13 thoughts on “More Cities and Stores Banning Plastic Bags”

  1. There is rotting vegetation and volcanoes that give out chemicals that MIGHT start a
    acid rainfall, but most of the acid rains we see nowadays is because of us humans. All of this
    fossil fuel, coal plants, factories, and much more play a large role in acid rain. When we start
    burning fossil fuels the fossil fuels release sulfur and nitrogen which go into the great blue
    sky. The sulfur and nitrogen reacts with water in the atmosphere to make a acid in the
    great white clouds and those clouds might fly all around the world to let the acid rain down on
    other countries. Acid rain damages the wilderness, but it damages water sources or areas
    with water the most because the acid mixes into the water and increases the Ph and makes
    the water inhabitable for most creatures therefore, killing it. with the death of that creature,
    ecology of that environment immediately starts breaking down even if there are some animals
    that tolerate acid better than the poor fish that succumbed to acids because, that fish might be
    the prey of a snapping turtle, so no food for it, the snapping turtles die out.
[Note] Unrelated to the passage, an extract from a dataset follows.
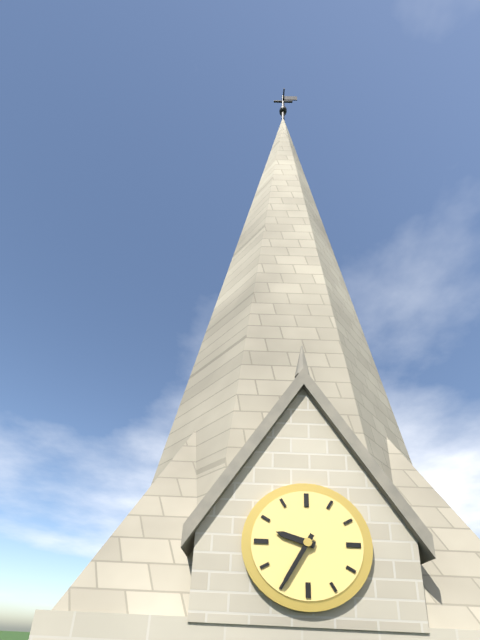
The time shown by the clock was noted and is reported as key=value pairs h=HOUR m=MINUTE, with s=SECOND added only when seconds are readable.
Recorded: h=9 m=35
When one
    important animal near the bottom of the food chain dies, everything up top starts to starve
    and there goes one great environment. Acid rains also damages tree because the rain MIGHT
    contain traces of aluminum which makes it harder for trees to absorb water and nutrients, plus
    the acid rain damages leaves and pine needles. The only way to STOP acid rain is to start cutting
    out usage of fossil fuels and other things, it’s simply amazing that we’re the slowest country to
    understand that the world is starting to fall apart because of us. Europe has already banned
    plastic bag usage which release pollutants, why can’t we follow in their footsteps.
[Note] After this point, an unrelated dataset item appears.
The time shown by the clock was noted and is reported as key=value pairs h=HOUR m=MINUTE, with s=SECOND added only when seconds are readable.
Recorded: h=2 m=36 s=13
  2. me gustaria saber si alguien me puede ayudar a localizar el texto de estas leyes que prohiben las bolasas de plástico.

    Segun entiendo, por que no se hablar y escribir ingles, existen varios paises que ya cuentan con la prohibicion de bolsas y saber si existe alguna iniciativa que prohiba los desechables no biodegradables.

  3. I live in Indianapolis and I work with a group of people that are trying to push forth the green movement. Can anyone give me advice as to how to initiate the banning of plastic bags process? Our organization is passionate about getting this action implemented in our city. Thank you.

  4. Ban both paper and plastic. Give each household one canvas bag free, just like each one gets one recycle bin free, and charge 50 cents a bag for any reusable ones needed in the stores. People would remember to bring bags with them very rapidly.

  5. This is probably a dumb thought..but why can’t we just burn the bags..i know it wouldn’t be good for our air but wouldn’t that at least be an improvement over what we are doing with the plastic bags now?
    Also..what are the hazards of using paper bags?
    Thank you ..Fran Fick

  6. In the US I’ve seen people avoid paper and plastic altogether by using autocarts. For small purchases I’d carry a canvas bag but for larger purchases I didn’t have an alternative. Banning plastic isn’t the solution because paper will take up the slack and deplete our forests. The real solution is banning paper and plastic. Allow only completely reusable containers.

  7. You mention that Ireland is leading the way in Europe with charging customers for plastic bags. Actually, this is common practice in Denmark, where I lived from 2000-2007. People often re-used plastic bags which they brought with them (their bags are much thicker, and therefore better able to withstand being used multiple times), or they brought canvas bags with them. It was also common to see shoppers packing their wares into their backbacks so they could carry then home on their bikes. While we don’t have any bans on plastic bags here in Wisconsin, several of our local grocery stores offer a small financial incentive (about 5 cents per bag) for bringing your own.

  8. Being in Thailand at the molment I can tell you they love their plastic bags. But there is a push in some places to get rid of them and use reusable cloth bags. And on their earth day clean up I was very impressed with how many Thai people were involved in cleaning up and recycling.